(Collected data)
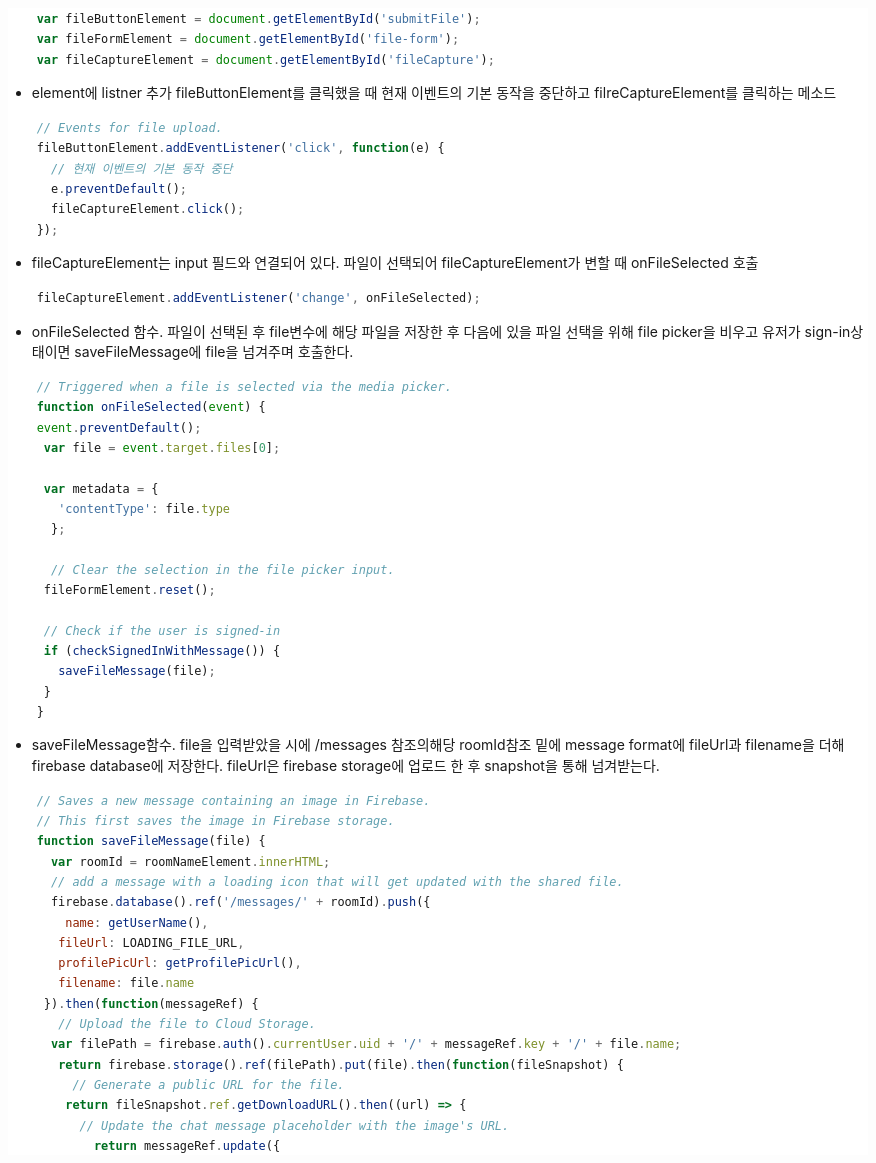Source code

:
 ```javascript
	var fileButtonElement = document.getElementById('submitFile');
	var fileFormElement = document.getElementById('file-form');
	var fileCaptureElement = document.getElementById('fileCapture');
```

* element에 listner 추가
fileButtonElement를 클릭했을 때 현재 이벤트의 기본 동작을 중단하고 filreCaptureElement를 클릭하는 메소드
	
```javascript
	// Events for file upload.
	fileButtonElement.addEventListener('click', function(e) {
	  // 현재 이벤트의 기본 동작 중단
	  e.preventDefault();
	  fileCaptureElement.click();
	});
```

* fileCaptureElement는 input 필드와 연결되어 있다. 파일이 선택되어 fileCaptureElement가 변할 때 onFileSelected 호출

```javascript
	fileCaptureElement.addEventListener('change', onFileSelected);
```

* onFileSelected 함수. 파일이 선택된 후 file변수에 해당 파일을 저장한 후 다음에 있을 파일 선택을 위해 file picker을 비우고 유저가 sign-in상태이면 saveFileMessage에 file을 넘겨주며 호출한다.

```javascript
	// Triggered when a file is selected via the media picker.
	function onFileSelected(event) {
  	event.preventDefault();
 	 var file = event.target.files[0];
	
 	 var metadata = {
 	   'contentType': file.type
	  };
	
	  // Clear the selection in the file picker input.
 	 fileFormElement.reset();
	
 	 // Check if the user is signed-in
 	 if (checkSignedInWithMessage()) {
 	   saveFileMessage(file);
 	 }
	}
```

* saveFileMessage함수. file을 입력받았을 시에 /messages 참조의해당 roomId참조 밑에 message format에 fileUrl과 filename을 더해 firebase database에 저장한다. fileUrl은 firebase storage에 업로드 한 후 snapshot을 통해 넘겨받는다. 

```javascript
	// Saves a new message containing an image in Firebase.
	// This first saves the image in Firebase storage.
	function saveFileMessage(file) {
	  var roomId = roomNameElement.innerHTML;
	  // add a message with a loading icon that will get updated with the shared file.
	  firebase.database().ref('/messages/' + roomId).push({
	    name: getUserName(),
 	   fileUrl: LOADING_FILE_URL,
 	   profilePicUrl: getProfilePicUrl(),
 	   filename: file.name
 	 }).then(function(messageRef) {
 	   // Upload the file to Cloud Storage.
  	  var filePath = firebase.auth().currentUser.uid + '/' + messageRef.key + '/' + file.name;
 	   return firebase.storage().ref(filePath).put(file).then(function(fileSnapshot) {
 	     // Generate a public URL for the file.
  	    return fileSnapshot.ref.getDownloadURL().then((url) => {
  	      // Update the chat message placeholder with the image's URL.
        	return messageRef.update({
```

**Problem to solve:**
Return the records above verbatim, images excluded.

**Output of the exercise:**
Source code

:
 ```javascript
	var fileButtonElement = document.getElementById('submitFile');
	var fileFormElement = document.getElementById('file-form');
	var fileCaptureElement = document.getElementById('fileCapture');
```

* element에 listner 추가
fileButtonElement를 클릭했을 때 현재 이벤트의 기본 동작을 중단하고 filreCaptureElement를 클릭하는 메소드
	
```javascript
	// Events for file upload.
	fileButtonElement.addEventListener('click', function(e) {
	  // 현재 이벤트의 기본 동작 중단
	  e.preventDefault();
	  fileCaptureElement.click();
	});
```

* fileCaptureElement는 input 필드와 연결되어 있다. 파일이 선택되어 fileCaptureElement가 변할 때 onFileSelected 호출

```javascript
	fileCaptureElement.addEventListener('change', onFileSelected);
```

* onFileSelected 함수. 파일이 선택된 후 file변수에 해당 파일을 저장한 후 다음에 있을 파일 선택을 위해 file picker을 비우고 유저가 sign-in상태이면 saveFileMessage에 file을 넘겨주며 호출한다.

```javascript
	// Triggered when a file is selected via the media picker.
	function onFileSelected(event) {
  	event.preventDefault();
 	 var file = event.target.files[0];
	
 	 var metadata = {
 	   'contentType': file.type
	  };
	
	  // Clear the selection in the file picker input.
 	 fileFormElement.reset();
	
 	 // Check if the user is signed-in
 	 if (checkSignedInWithMessage()) {
 	   saveFileMessage(file);
 	 }
	}
```

* saveFileMessage함수. file을 입력받았을 시에 /messages 참조의해당 roomId참조 밑에 message format에 fileUrl과 filename을 더해 firebase database에 저장한다. fileUrl은 firebase storage에 업로드 한 후 snapshot을 통해 넘겨받는다. 

```javascript
	// Saves a new message containing an image in Firebase.
	// This first saves the image in Firebase storage.
	function saveFileMessage(file) {
	  var roomId = roomNameElement.innerHTML;
	  // add a message with a loading icon that will get updated with the shared file.
	  firebase.database().ref('/messages/' + roomId).push({
	    name: getUserName(),
 	   fileUrl: LOADING_FILE_URL,
 	   profilePicUrl: getProfilePicUrl(),
 	   filename: file.name
 	 }).then(function(messageRef) {
 	   // Upload the file to Cloud Storage.
  	  var filePath = firebase.auth().currentUser.uid + '/' + messageRef.key + '/' + file.name;
 	   return firebase.storage().ref(filePath).put(file).then(function(fileSnapshot) {
 	     // Generate a public URL for the file.
  	    return fileSnapshot.ref.getDownloadURL().then((url) => {
  	      // Update the chat message placeholder with the image's URL.
        	return messageRef.update({
```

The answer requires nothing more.